▶ [TASK INSTRUCTIONS]: From the line containing "thumb mcp: (519, 1490)" to the last line of the records below, repeat every line exactly and add nothing else.
──────── INPUT DATA ────────
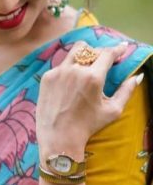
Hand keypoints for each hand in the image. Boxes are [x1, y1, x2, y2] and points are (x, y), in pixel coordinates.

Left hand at [36, 40, 141, 154]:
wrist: (59, 137)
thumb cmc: (88, 126)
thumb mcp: (112, 110)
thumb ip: (126, 91)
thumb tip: (138, 76)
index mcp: (93, 77)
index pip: (107, 53)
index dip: (117, 49)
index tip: (123, 47)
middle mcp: (75, 70)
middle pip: (90, 49)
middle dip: (100, 52)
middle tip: (104, 61)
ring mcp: (58, 72)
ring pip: (74, 52)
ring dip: (84, 54)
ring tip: (87, 66)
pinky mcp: (47, 77)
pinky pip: (61, 65)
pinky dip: (69, 68)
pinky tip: (71, 81)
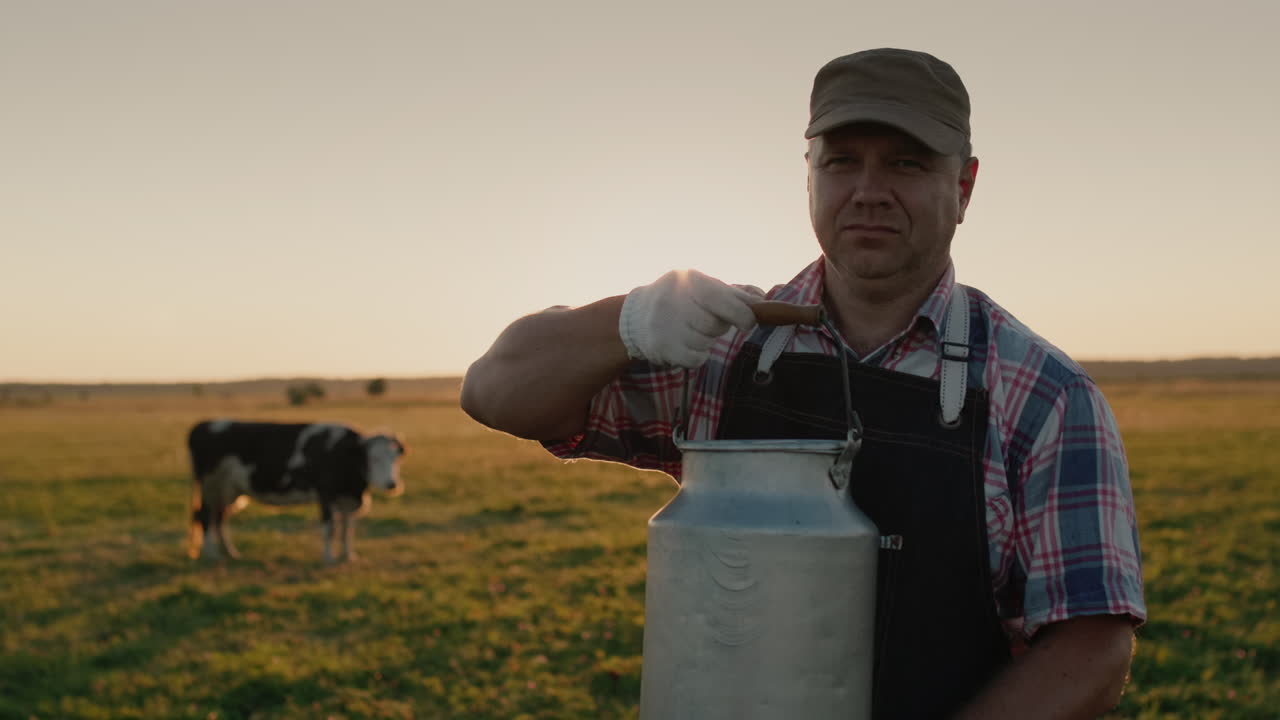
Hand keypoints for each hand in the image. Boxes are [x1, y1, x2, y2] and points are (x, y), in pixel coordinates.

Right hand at [619, 269, 761, 367]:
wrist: (636, 316)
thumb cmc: (682, 299)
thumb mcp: (703, 286)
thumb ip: (734, 293)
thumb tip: (764, 300)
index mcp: (689, 280)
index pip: (720, 299)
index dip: (741, 313)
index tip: (749, 322)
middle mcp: (673, 301)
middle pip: (714, 324)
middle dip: (720, 326)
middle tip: (710, 322)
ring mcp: (665, 326)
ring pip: (705, 342)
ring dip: (706, 340)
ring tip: (693, 330)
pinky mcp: (662, 348)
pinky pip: (696, 358)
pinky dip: (697, 354)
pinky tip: (686, 343)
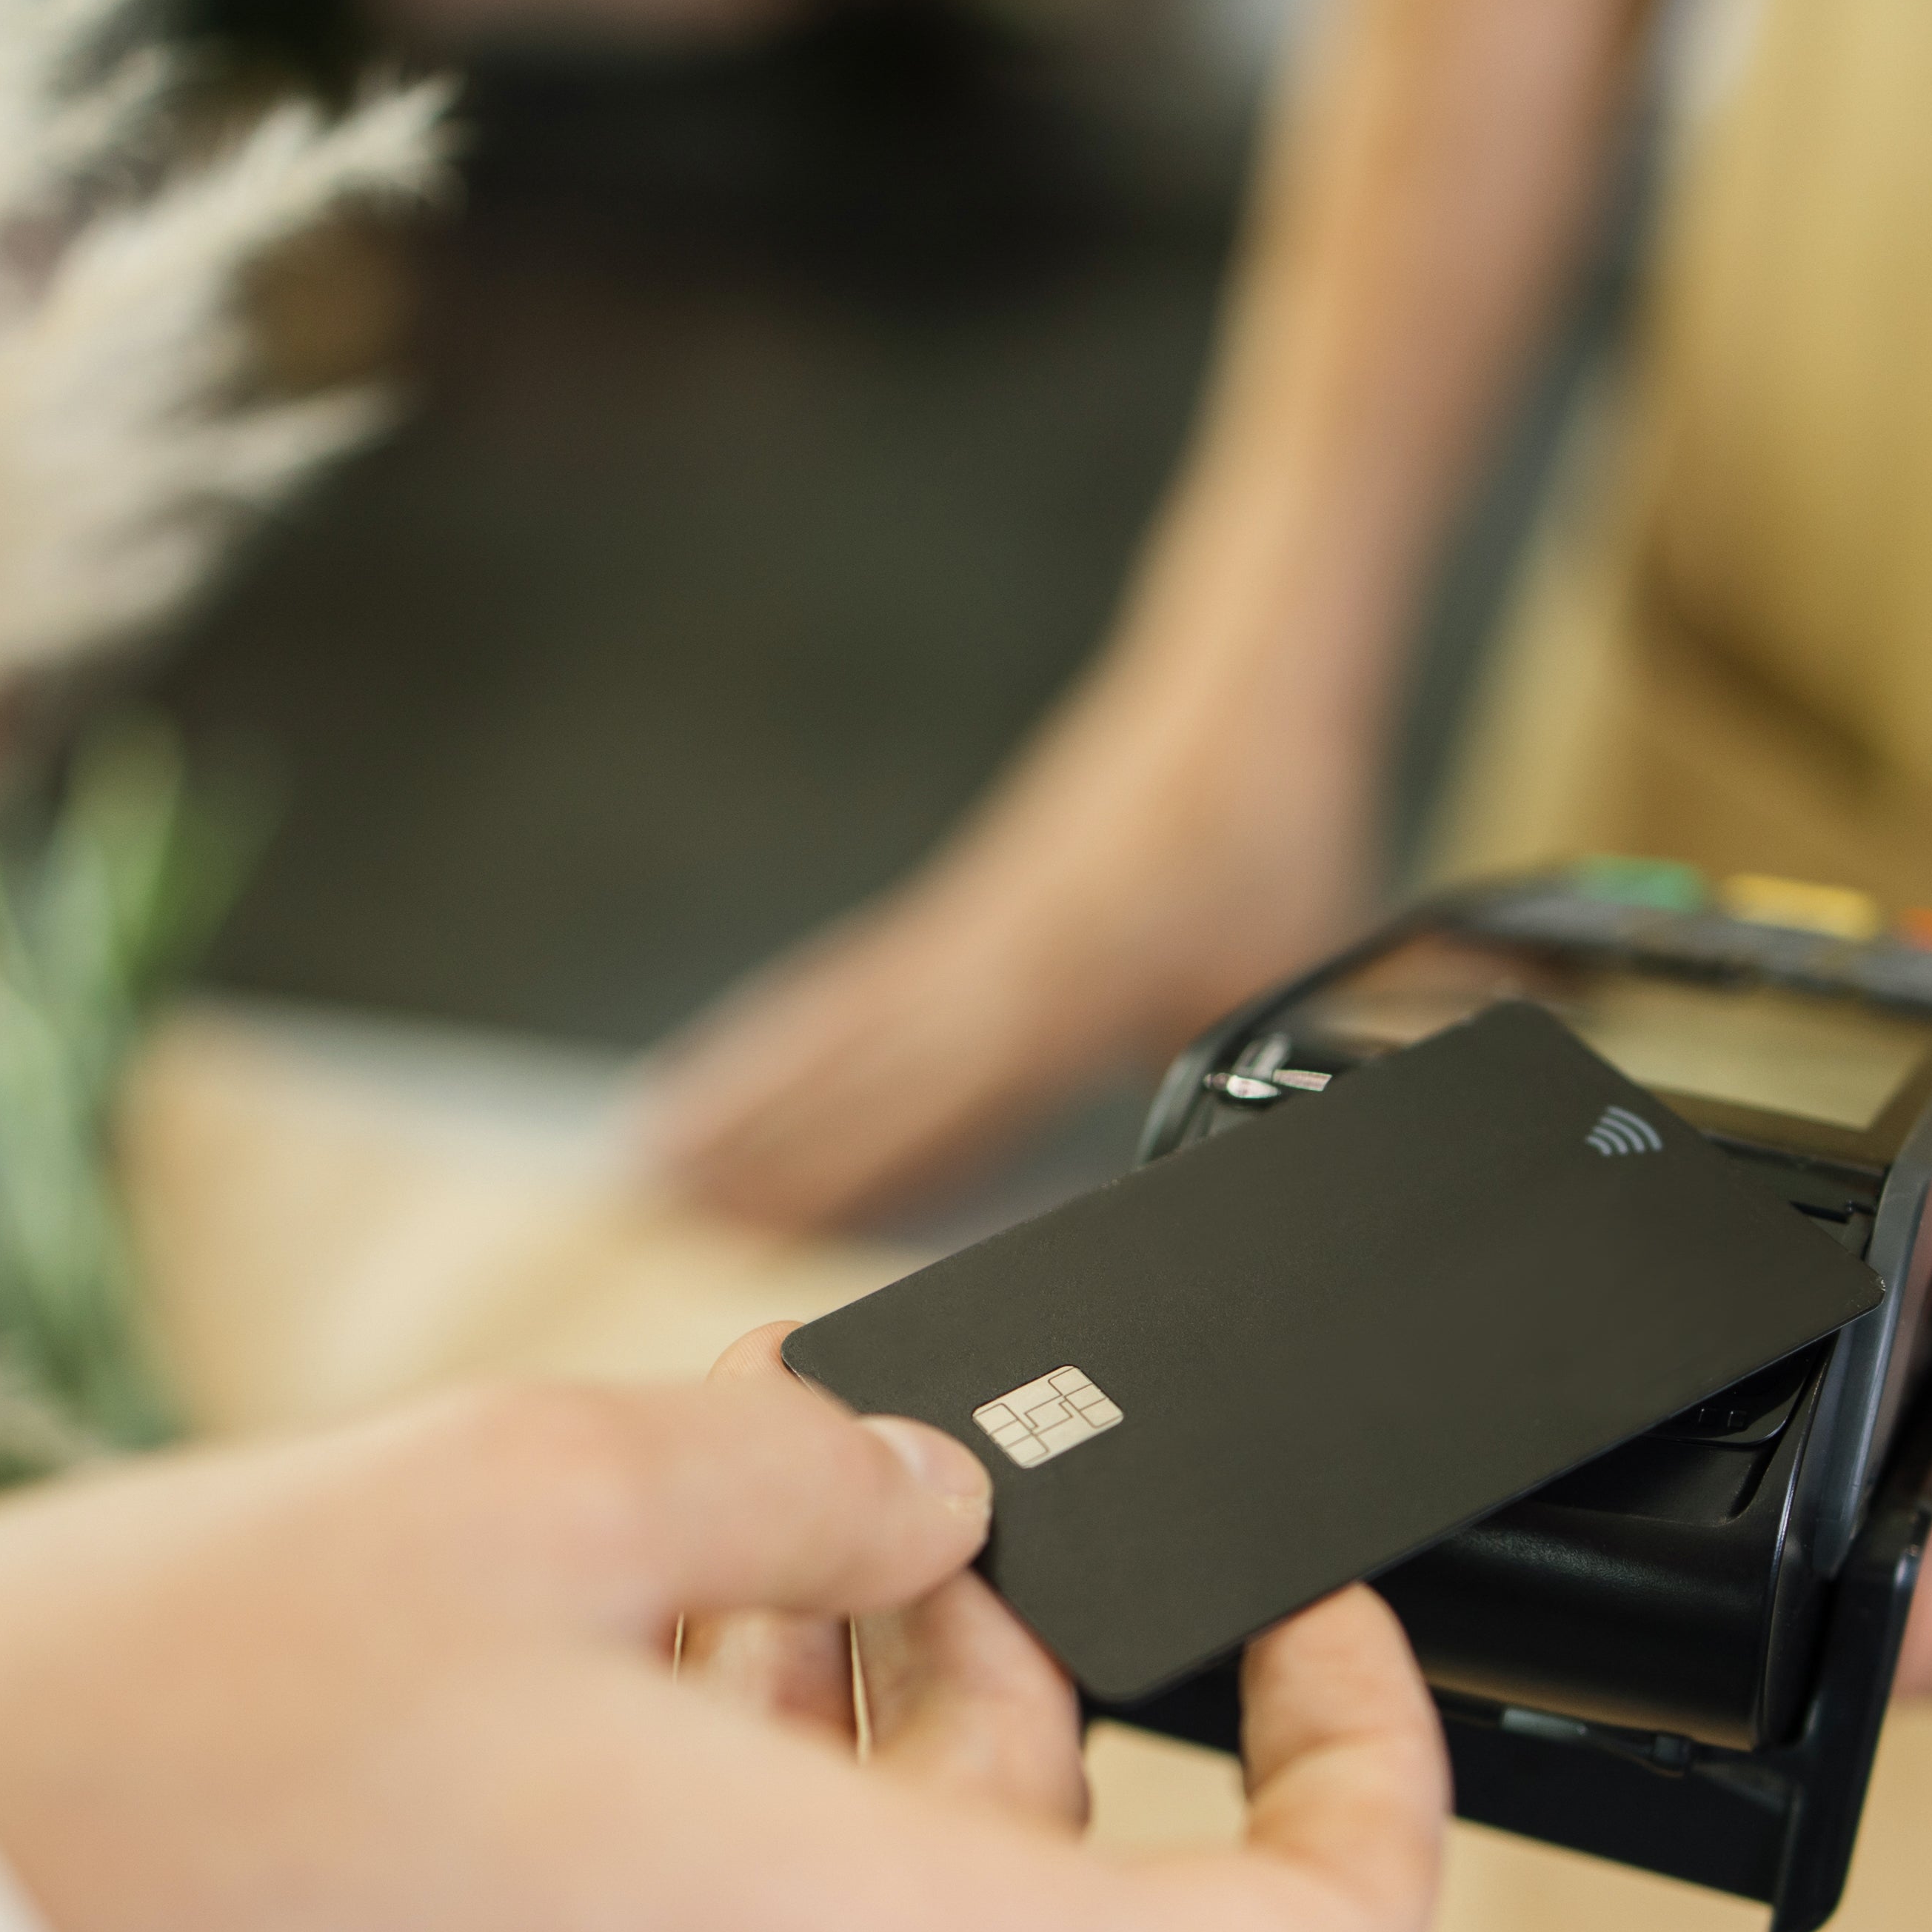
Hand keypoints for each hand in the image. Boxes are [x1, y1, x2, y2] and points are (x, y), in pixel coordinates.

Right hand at [0, 1340, 1444, 1931]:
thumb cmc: (141, 1771)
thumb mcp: (519, 1490)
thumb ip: (803, 1472)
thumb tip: (920, 1489)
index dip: (1368, 1776)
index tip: (1294, 1632)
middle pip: (1039, 1885)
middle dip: (967, 1650)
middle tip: (813, 1483)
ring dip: (814, 1736)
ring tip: (646, 1564)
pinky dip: (702, 1854)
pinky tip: (548, 1709)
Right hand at [641, 661, 1374, 1231]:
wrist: (1236, 693)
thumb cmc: (1272, 828)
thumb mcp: (1279, 975)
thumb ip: (1237, 1078)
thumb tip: (1217, 1171)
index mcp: (1072, 988)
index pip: (945, 1108)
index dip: (858, 1180)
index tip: (775, 1238)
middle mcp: (993, 960)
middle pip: (856, 1075)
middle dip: (764, 1159)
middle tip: (664, 1222)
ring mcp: (963, 930)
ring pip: (830, 1029)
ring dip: (740, 1097)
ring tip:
────────
▶ [REPLY]:
thumb mcp: (519, 1490)
thumb ip: (803, 1472)
thumb tip: (920, 1489)
index dip: (1368, 1776)
index tip: (1294, 1632)
middle pip: (1039, 1885)
middle dip: (967, 1650)
middle tip: (813, 1483)
ring dip: (814, 1736)
ring tip: (646, 1564)
pinky dip: (702, 1854)
pinky tip: (548, 1709)
Right hand at [641, 661, 1374, 1231]:
wrist: (1236, 693)
thumb cmc: (1272, 828)
thumb mcp: (1279, 975)
thumb ip: (1237, 1078)
thumb tip: (1217, 1171)
index mcp: (1072, 988)
index pip: (945, 1108)
index dip: (858, 1180)
index tip: (775, 1238)
middle mcp: (993, 960)
middle pip: (856, 1075)
middle dip: (764, 1159)
middle tip: (664, 1222)
ring mcp: (963, 930)
ring pip: (830, 1029)
ring dip: (740, 1097)
ring tip:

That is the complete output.